The official announcement:

The Data Science Institute at Columbia University is excited to announce the launch of its first online-education series, Data Science and Analytics in Context, on Dec. 14. Available through the edX platform, the three-course series will run through April, featuring lectures, engaging exercises and community discussion.

The first course, Statistical Thinking for Data Science and Analytics, teaches the statistical foundations for analyzing large datasets. You will learn how data scientists design the data collection process, gain insights from visualizing data, find supporting evidence for data-based decisions and construct models for predicting future trends.

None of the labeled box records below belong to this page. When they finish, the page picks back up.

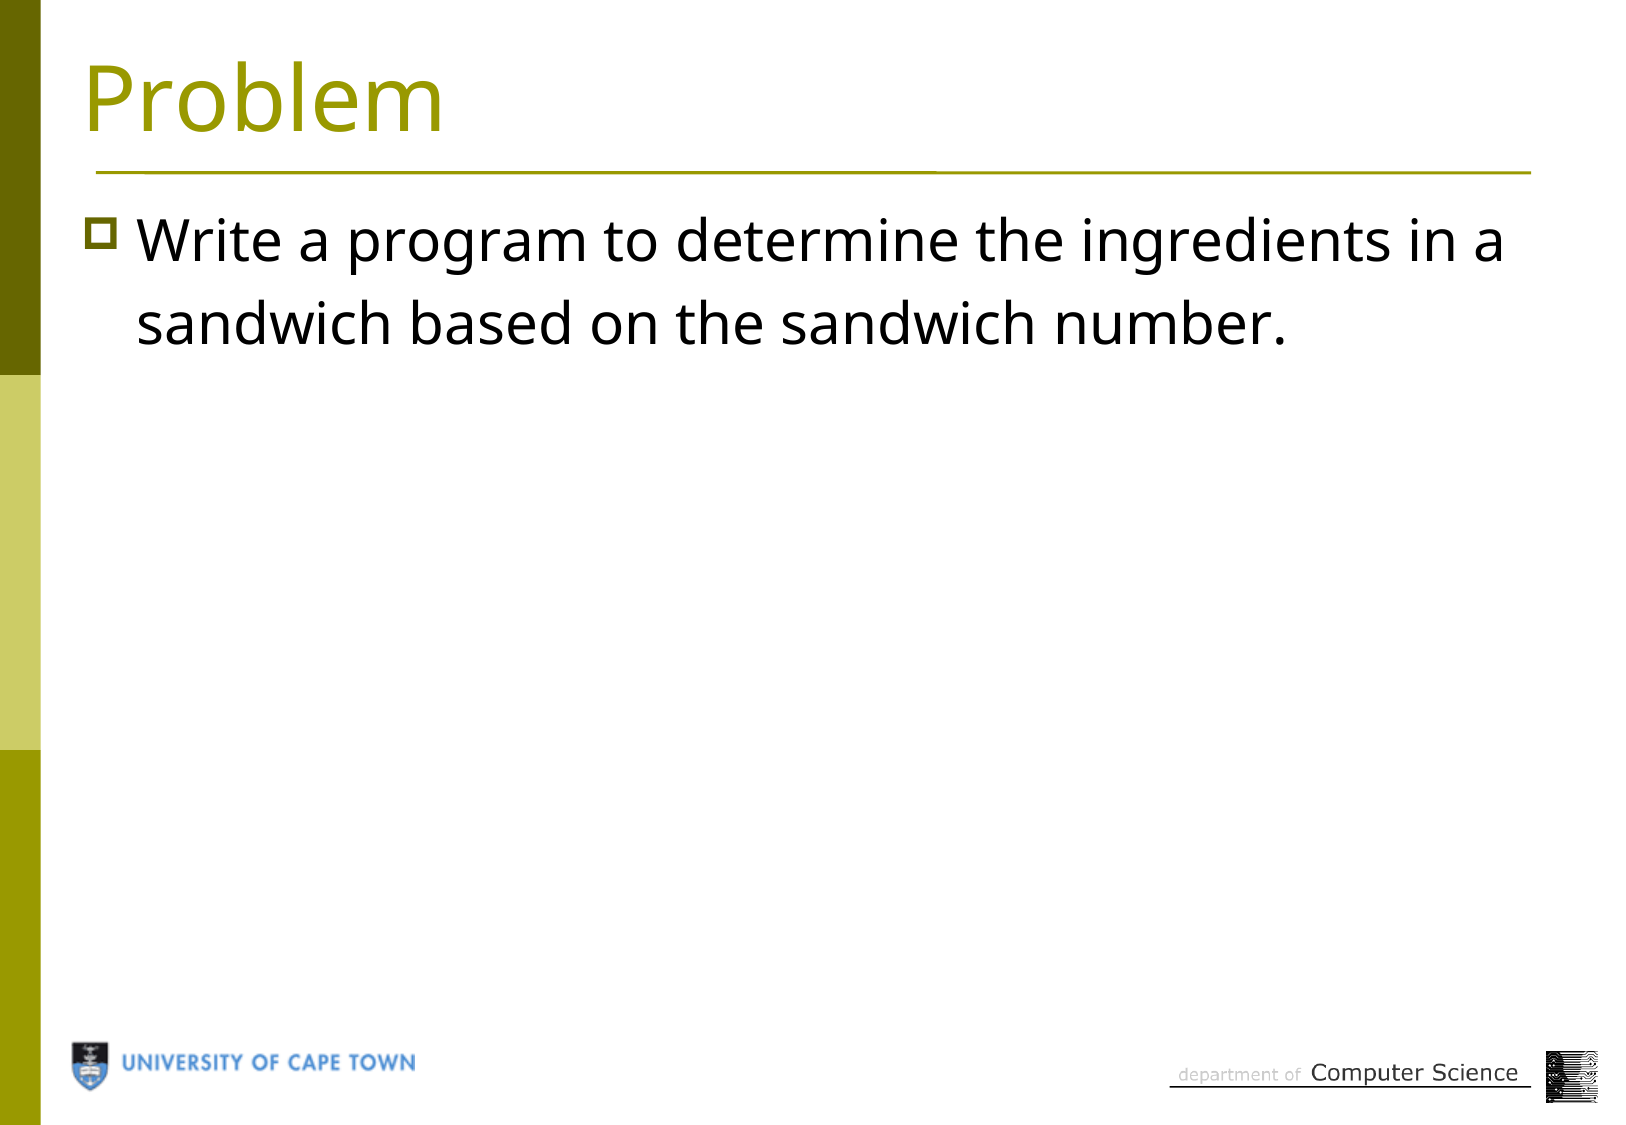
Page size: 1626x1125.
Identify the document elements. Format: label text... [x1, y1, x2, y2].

picture [1546, 1051, 1598, 1103]
picture [61, 1024, 415, 1103]
list Write a program to determine the ingredients in a sandwich based on the sandwich number. [81, 196, 1543, 991]
picture [1169, 1043, 1532, 1091]
title Problem [81, 36, 1543, 165]
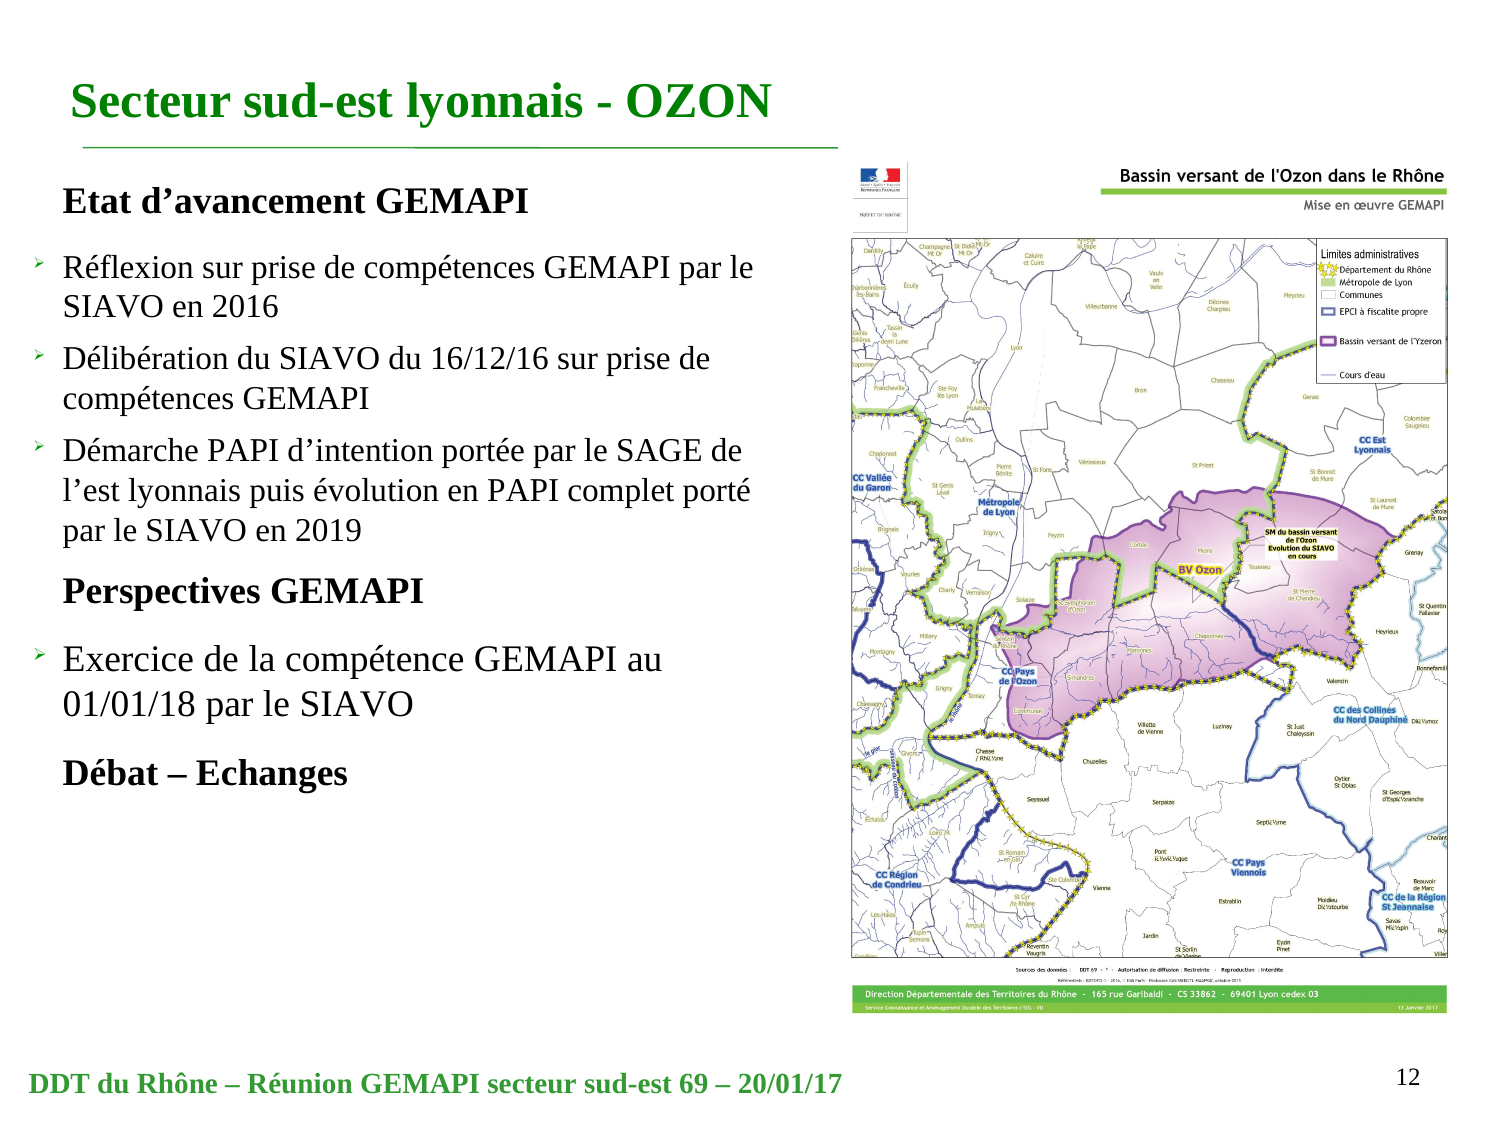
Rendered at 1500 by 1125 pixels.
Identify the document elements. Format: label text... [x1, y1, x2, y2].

picture [838, 147, 1461, 1028]
title Secteur sud-est lyonnais - OZON [70, 24, 1465, 178]
text_box Etat d’avancement GEMAPI Réflexion sur prise de compétences GEMAPI par le SIAVO en 2016 Délibération du SIAVO du 16/12/16 sur prise de compétences GEMAPI Démarche PAPI d’intention portée par le SAGE de l’est lyonnais puis évolution en PAPI complet porté par le SIAVO en 2019 Perspectives GEMAPI Exercice de la compétence GEMAPI au 01/01/18 par le SIAVO Débat – Echanges [18, 168, 792, 1045]
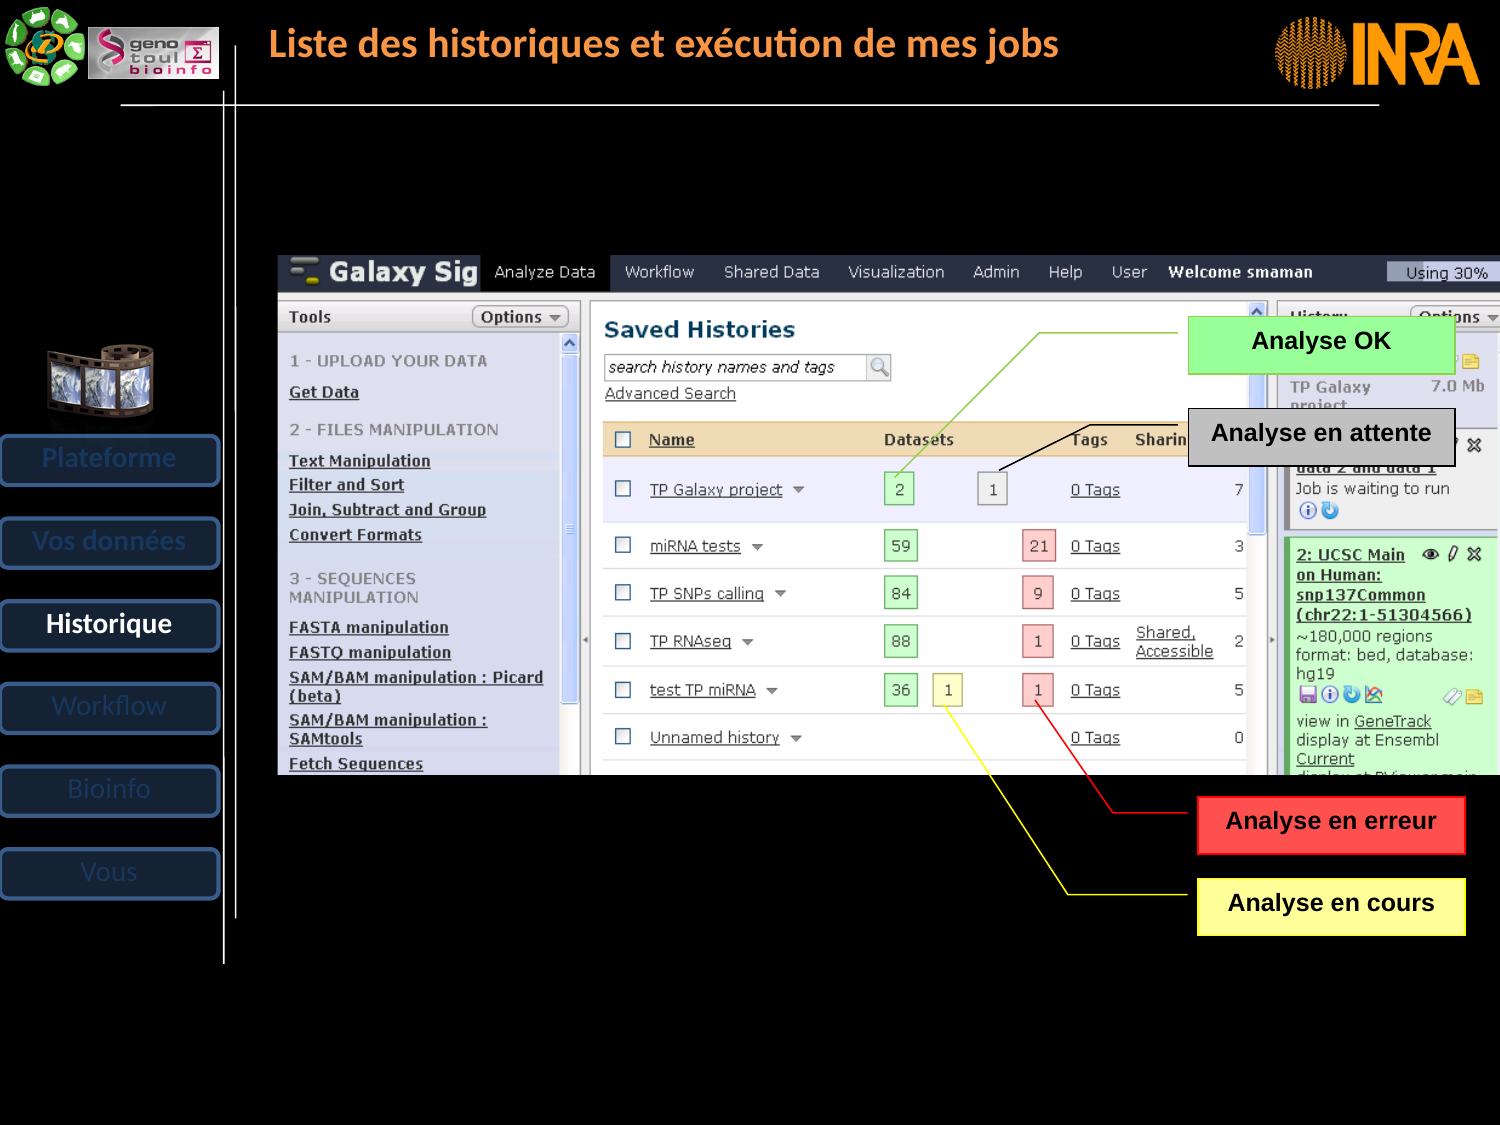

The second course, Machine Learning for Data Science and Analytics, is an introduction to machine learning and algorithms. In this course, you will develop a basic understanding of machine learning principles and how to find practical solutions using predictive analytics. We will also examine why algorithms play an essential role in Big Data analysis.

The third course, Enabling Technologies for Data Science and Analytics, explores the major components of the Internet of Things, including data gathering sensors. You will develop an understanding of how software is able to analyze events, recognize faces, interpret sentiment on social media, and how this information is fed into the decision-making process.

Learn from leading data scientists at Columbia University with guidance provided by Columbia graduate assistants during each course. Watch the video trailer for the series online at ColumbiaX and enroll today!

Link for video – https://www.youtube.com/watch?v=ahvuPvm-1YU

Link to enroll – https://www.edx.org/xseries/data-science-analytics-context

My perspective:

The mooks were organized by a group at our new Data Science Institute, including Prof. Tian Zheng, a friend and colleague of mine in the statistics department. I prepared two lectures, one on Bayesian data analysis and one on exploratory data analysis and visualization. The content was not super-organized; I just used some material I had around, including some of my favorite recent stories such as the Xbox polls and the age-adjusted death rates. I’m not sure how well they went because I hate looking at videos of myself. I did see clips from some of the other lectures and they looked pretty good.

Last year I prepared an intro stat course for the School of International and Public Affairs. I taped twelve 40-minute lectures, and along with each were R sessions with Ben Goodrich. These taped lectures were super-smooth; I actually ended up writing scripts for all of them because I sounded too awkward when I simply spoke as if I were giving a usual talk. In contrast, these new mooks are more like classroom lectures; it’s a different feel entirely.

Anyway, I hope this goes well. Organizing a remote course on data science seems like a real challenge, and it seems like a reasonable starting point to get different people to give different lectures on their areas of expertise. I suppose much will depend on the homework assignments and the student feedback. I was happy to contribute my parts, small as they were.